While larger central banks such as the Bank of England and the Central Bank of Canada have also expressed interest in so-called central bank digital currencies, or CBDCs, they each have recently backed off those efforts to focus on other blockchain use cases.

But Zdralek hopes his concept could have an impact, bringing them back around to the idea.

"Central banks are very measured and slow, but they're not blind," Zdralek told CoinDesk. "So, they are doing their research, they're looking at how things are going to change, and they're going to take a measured pace at it."

He added:

"But it's definitely a thing where change is coming."

Ending inflation 

While such an evolution would certainly affect the way central banks do business, the potential benefits extend all the way down to the way normal people invest.

At the highest level, potential benefits of a Central Bank cryptocurrency include a central bank including saving money on the cost of issuing a currency and a smaller targeted inflation rate, according to Dong He, the deputy director of the International Monetary Fund.

Speaking at the Central Bank Summit on Blockchain, hosted by blockchain startup Ripple in November, he described the potential risks and benefits to a crowd that included central bankers from as far away as Brazil, Canada, Europe, Japan and Hong Kong.

"The balance of benefits and costs surely needs further study," he said.

But to Zdralek, there's a much simpler reason for central banks to adopt: the costs of inflation, even among the stablest economies in the world. While the problem of money losing value over time is not new, Zdralek believes he's finally discovered a way to end it with blockchain technology.

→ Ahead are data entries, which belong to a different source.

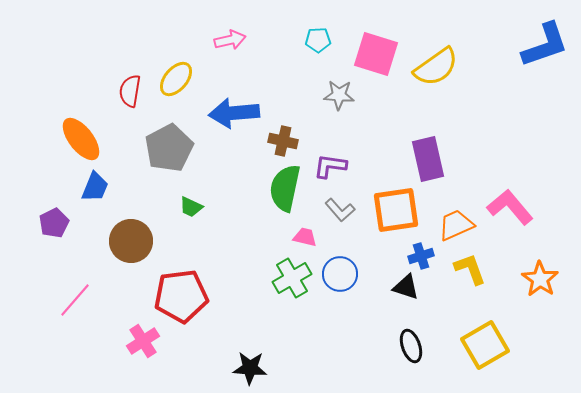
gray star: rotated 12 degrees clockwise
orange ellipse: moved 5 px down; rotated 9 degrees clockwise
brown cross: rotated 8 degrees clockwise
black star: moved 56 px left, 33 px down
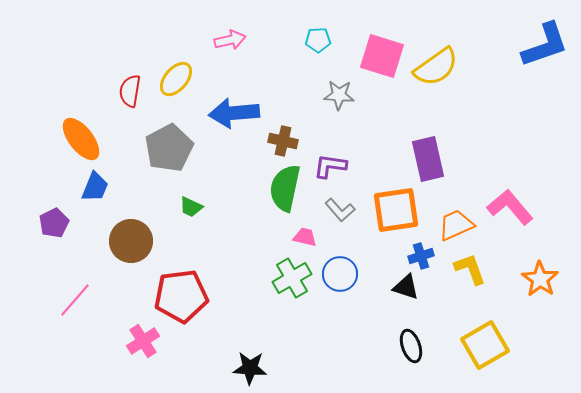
pink square: moved 6 px right, 2 px down
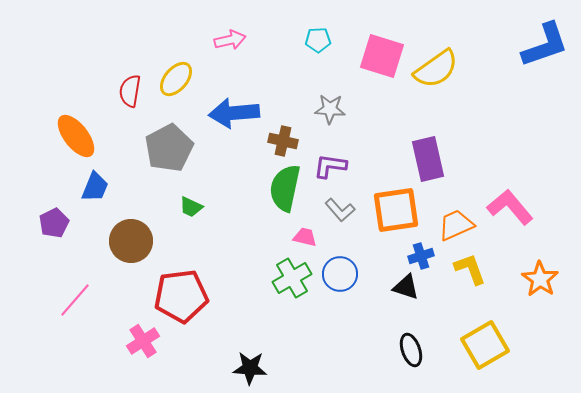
yellow semicircle: moved 2 px down
gray star: moved 9 px left, 14 px down
orange ellipse: moved 5 px left, 3 px up
black ellipse: moved 4 px down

In interview, Zdralek posited that the return rate resulting from his idea for a futures-backed cryptocurrency could not only help stabilize inflation, but actually increase the value of the retirement savings for those who can't afford an investment advisor.

While people in their 60s now may be able to retire comfortably with a million dollars in savings, Zdralek said that won't always be the case. And instead of waiting for someone else to fix the problem, he believes a smarter currency could do it.

"A million dollars is going to be poverty level in the long term of things," he said, concluding:

"That's where a stable currency with a natural interest rate and a natural type of inflation can help."